Children are more sensitive to radiation than adults, and their smaller bodies can receive unnecessarily high doses if the scanner isn’t adjusted properly. Pediatric guidelines, promoted through the “Image Gently” campaign, call for reducing radiation settings based on the child’s weight, scanning only the smallest necessary area, and avoiding repeat scans whenever a single pass will do.
CT Scan vs. MRI vs. X-Ray
Each imaging tool has strengths. A regular X-ray is the fastest and most widely available option, taking just a few minutes, but it only shows dense structures like bones and teeth well. Soft tissues appear as vague gray shadows. X-rays are ideal for straightforward fractures, dislocations, and joint alignment issues, but they miss subtle bone injuries and soft tissue damage entirely.

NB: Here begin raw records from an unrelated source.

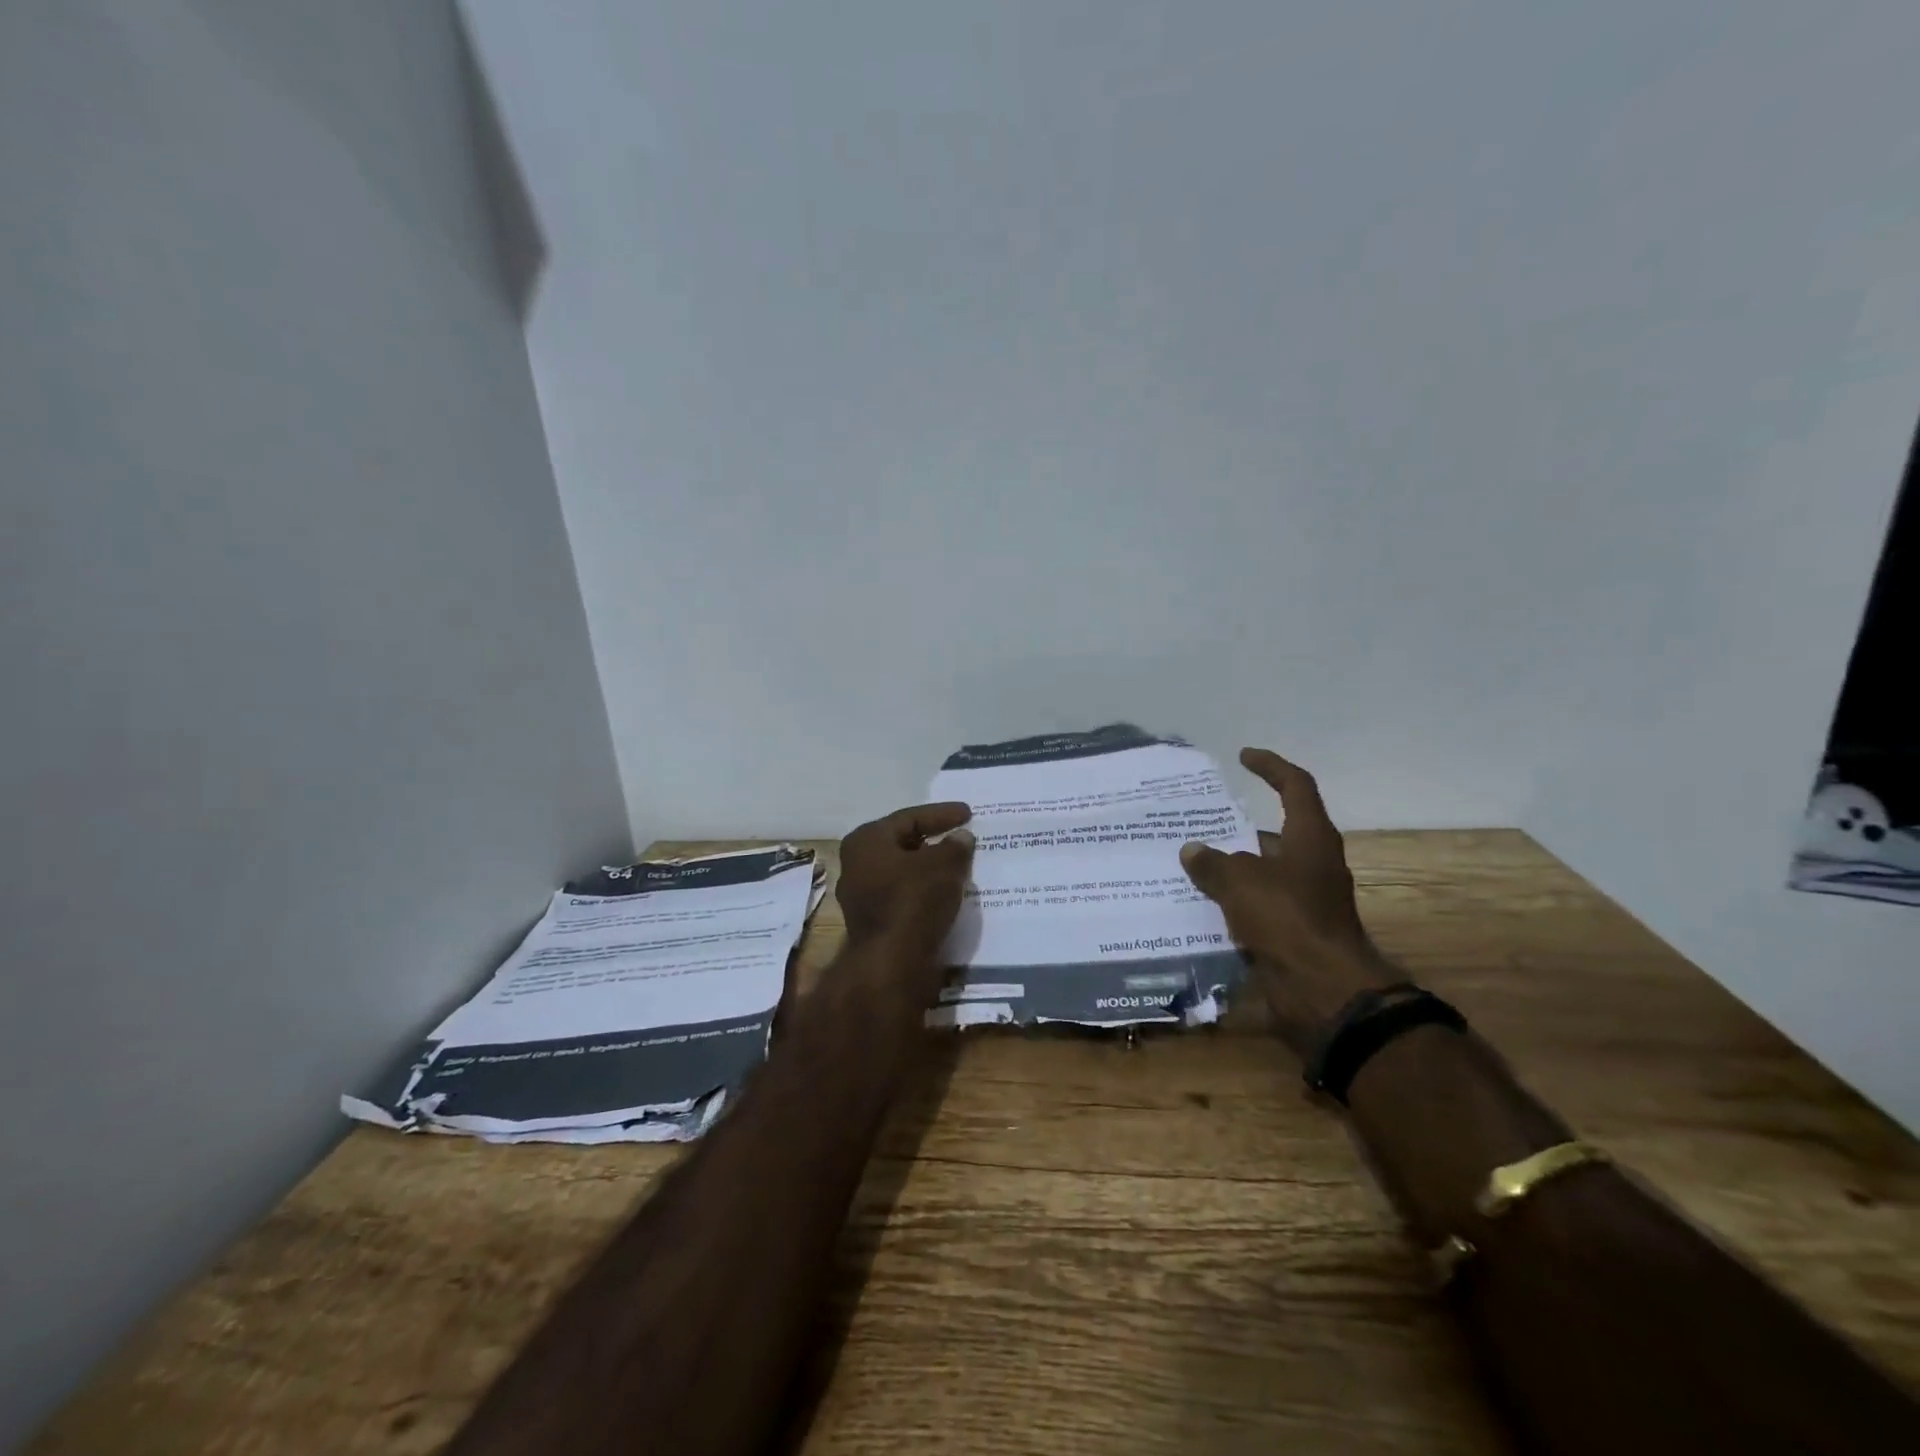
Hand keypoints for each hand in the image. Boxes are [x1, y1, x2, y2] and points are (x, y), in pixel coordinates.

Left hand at [836, 802, 975, 964]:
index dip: (942, 814)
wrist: (892, 963)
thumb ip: (955, 846)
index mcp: (866, 841)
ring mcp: (862, 896)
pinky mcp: (874, 922)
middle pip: (903, 844)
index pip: (910, 818)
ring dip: (930, 868)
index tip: (968, 814)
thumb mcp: (944, 865)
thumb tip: (960, 838)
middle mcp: (856, 864)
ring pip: (903, 872)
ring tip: (959, 866)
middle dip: (934, 840)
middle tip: (961, 837)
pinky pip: (904, 896)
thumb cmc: (914, 900)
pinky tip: (947, 893)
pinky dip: (925, 891)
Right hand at [1179, 749, 1396, 1056]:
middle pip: (1274, 832)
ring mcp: (1305, 899)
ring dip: (1231, 866)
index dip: (1271, 767)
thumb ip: (1213, 863)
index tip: (1243, 757)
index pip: (1295, 787)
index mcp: (1310, 838)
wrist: (1323, 990)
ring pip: (1262, 871)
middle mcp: (1312, 863)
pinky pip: (1257, 904)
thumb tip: (1192, 850)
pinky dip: (1233, 900)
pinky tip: (1199, 903)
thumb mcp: (1241, 882)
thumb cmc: (1287, 919)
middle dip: (1238, 827)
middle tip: (1200, 821)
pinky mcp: (1294, 929)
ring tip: (1190, 861)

A CT scan fills the gap between an X-ray and an MRI. It’s fast (about one minute), widely available, and produces detailed images of both bones and soft tissues. It’s particularly good at detecting blood clots, organ injuries, and fractures too subtle for X-ray. It does use ionizing radiation, which is its main drawback for repeated use.

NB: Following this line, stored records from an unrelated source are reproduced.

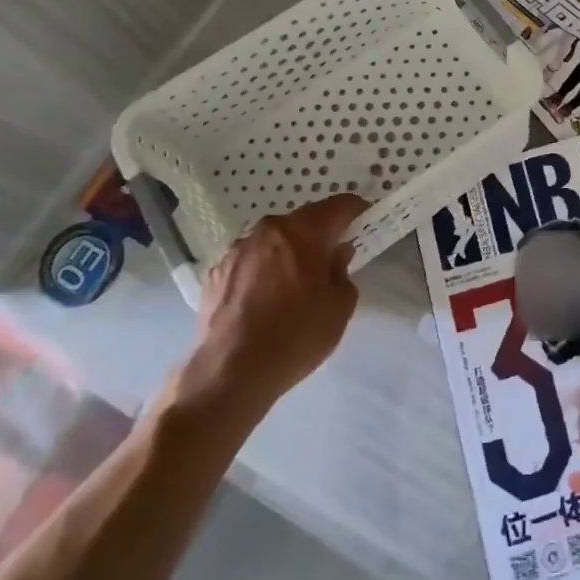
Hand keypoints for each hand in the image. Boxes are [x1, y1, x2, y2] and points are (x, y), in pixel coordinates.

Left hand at [177, 194, 367, 419]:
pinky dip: (262, 272)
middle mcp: (267, 231)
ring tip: (293, 284)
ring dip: (287, 253)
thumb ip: (343, 271)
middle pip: (302, 222)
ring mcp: (236, 251)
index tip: (365, 220)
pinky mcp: (215, 274)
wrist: (230, 373)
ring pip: (272, 242)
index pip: (338, 206)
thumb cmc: (296, 335)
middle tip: (331, 258)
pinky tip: (264, 300)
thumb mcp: (339, 307)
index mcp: (302, 232)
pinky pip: (249, 262)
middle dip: (319, 234)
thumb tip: (337, 254)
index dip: (355, 210)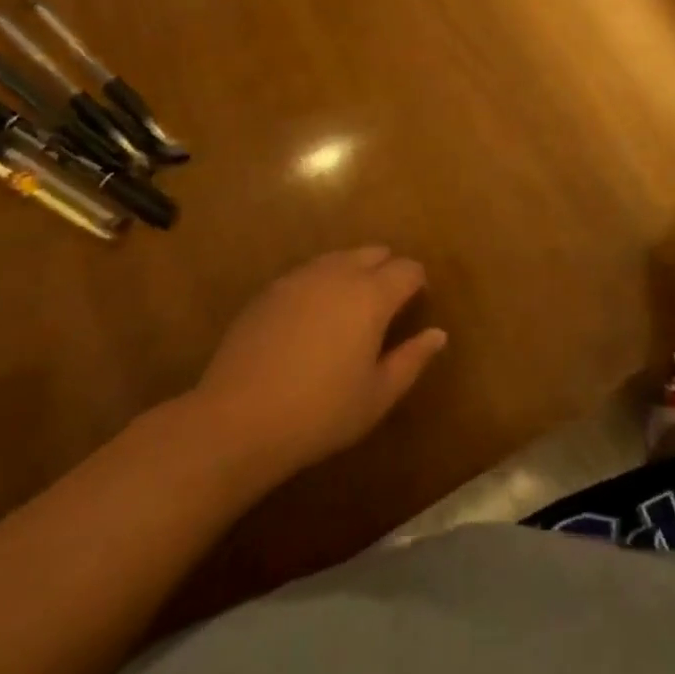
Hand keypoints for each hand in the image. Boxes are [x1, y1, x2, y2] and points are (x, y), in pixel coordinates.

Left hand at [191, 247, 447, 476]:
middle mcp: (339, 273)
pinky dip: (321, 284)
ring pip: (339, 258)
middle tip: (385, 307)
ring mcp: (300, 277)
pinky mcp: (270, 290)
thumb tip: (438, 334)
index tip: (415, 305)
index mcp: (372, 294)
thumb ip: (412, 359)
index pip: (408, 269)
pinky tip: (311, 318)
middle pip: (374, 253)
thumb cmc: (319, 412)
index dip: (417, 283)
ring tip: (349, 309)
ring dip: (353, 272)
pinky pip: (308, 273)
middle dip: (387, 270)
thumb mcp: (377, 395)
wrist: (236, 420)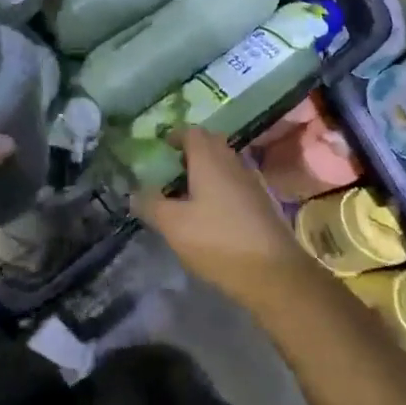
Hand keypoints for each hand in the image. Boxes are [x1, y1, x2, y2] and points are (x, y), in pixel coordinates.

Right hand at [134, 128, 317, 307]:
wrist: (272, 272)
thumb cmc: (217, 240)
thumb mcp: (174, 225)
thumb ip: (151, 204)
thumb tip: (132, 192)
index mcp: (209, 158)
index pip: (192, 132)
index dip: (176, 135)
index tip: (162, 146)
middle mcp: (232, 161)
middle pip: (211, 144)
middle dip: (192, 150)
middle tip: (173, 168)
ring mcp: (250, 181)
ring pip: (224, 163)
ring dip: (206, 169)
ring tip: (187, 192)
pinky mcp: (261, 202)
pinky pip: (235, 182)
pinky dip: (220, 187)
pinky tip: (210, 211)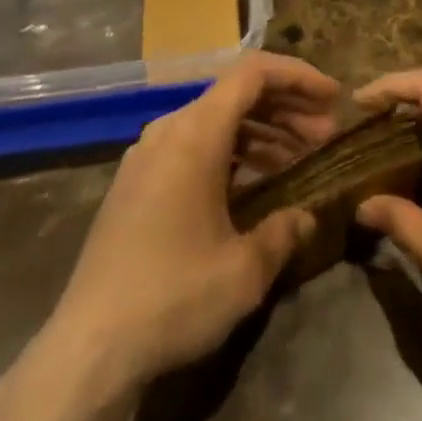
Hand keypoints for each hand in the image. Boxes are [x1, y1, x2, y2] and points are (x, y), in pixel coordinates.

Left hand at [44, 52, 340, 394]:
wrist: (88, 347)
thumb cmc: (173, 295)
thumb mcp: (243, 270)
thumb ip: (283, 231)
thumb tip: (306, 216)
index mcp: (196, 131)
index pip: (254, 73)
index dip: (298, 76)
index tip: (333, 97)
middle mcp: (169, 128)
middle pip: (236, 94)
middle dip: (286, 108)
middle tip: (325, 135)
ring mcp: (148, 154)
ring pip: (215, 120)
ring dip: (260, 132)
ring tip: (298, 159)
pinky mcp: (136, 182)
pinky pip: (192, 145)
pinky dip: (230, 152)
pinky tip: (252, 185)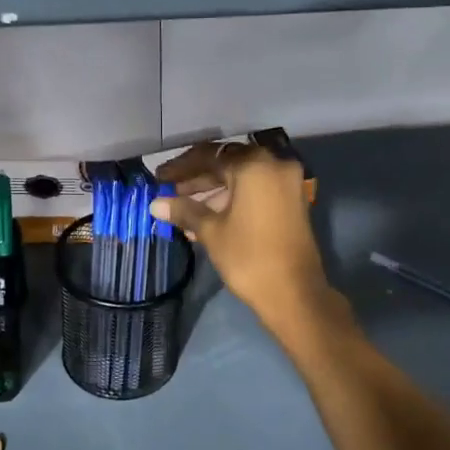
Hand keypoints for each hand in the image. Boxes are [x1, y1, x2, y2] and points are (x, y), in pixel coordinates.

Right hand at [151, 142, 340, 334]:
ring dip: (211, 191)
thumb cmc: (248, 257)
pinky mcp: (291, 202)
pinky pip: (254, 191)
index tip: (159, 177)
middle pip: (227, 164)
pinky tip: (205, 218)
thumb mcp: (211, 231)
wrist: (294, 293)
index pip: (209, 156)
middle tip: (168, 191)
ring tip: (181, 209)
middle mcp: (274, 165)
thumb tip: (155, 204)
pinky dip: (231, 199)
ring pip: (241, 179)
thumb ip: (184, 210)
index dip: (180, 167)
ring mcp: (286, 183)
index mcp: (254, 165)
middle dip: (196, 179)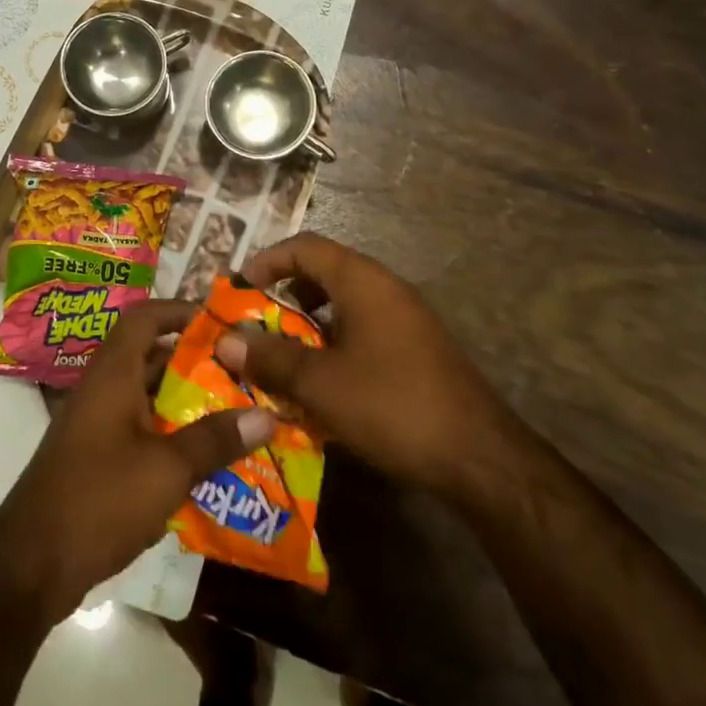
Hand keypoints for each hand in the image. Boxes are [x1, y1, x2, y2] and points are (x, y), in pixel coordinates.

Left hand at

An MRI uses powerful magnets and radio waves instead of radiation, making it the safest option for repeat imaging. It offers the best contrast resolution for soft tissues, nerves, and blood vessels, which is why it’s the go-to for sports injuries like torn ligaments, meniscal tears, and rotator cuff damage. The downsides: MRIs take longer (10 minutes at minimum, often 30 to 60), aren’t available in every facility, and can’t be used on patients with pacemakers, certain metal implants, or other implanted devices. A CT scan is often recommended as an alternative when an MRI isn’t an option.
Getting Your Results
After your scan, a radiologist reviews the images and writes a report that goes to the doctor who ordered the test. In emergency or surgical settings, results often come back in under an hour. For routine outpatient scans, many imaging centers deliver results the same day or the next day. At some facilities, it can take a few days. The turnaround depends on how urgent the case is, how the imaging center communicates with your doctor’s office, and how complex the images are to interpret. Your doctor’s office will contact you to discuss the findings, or you may be able to view the report through a patient portal.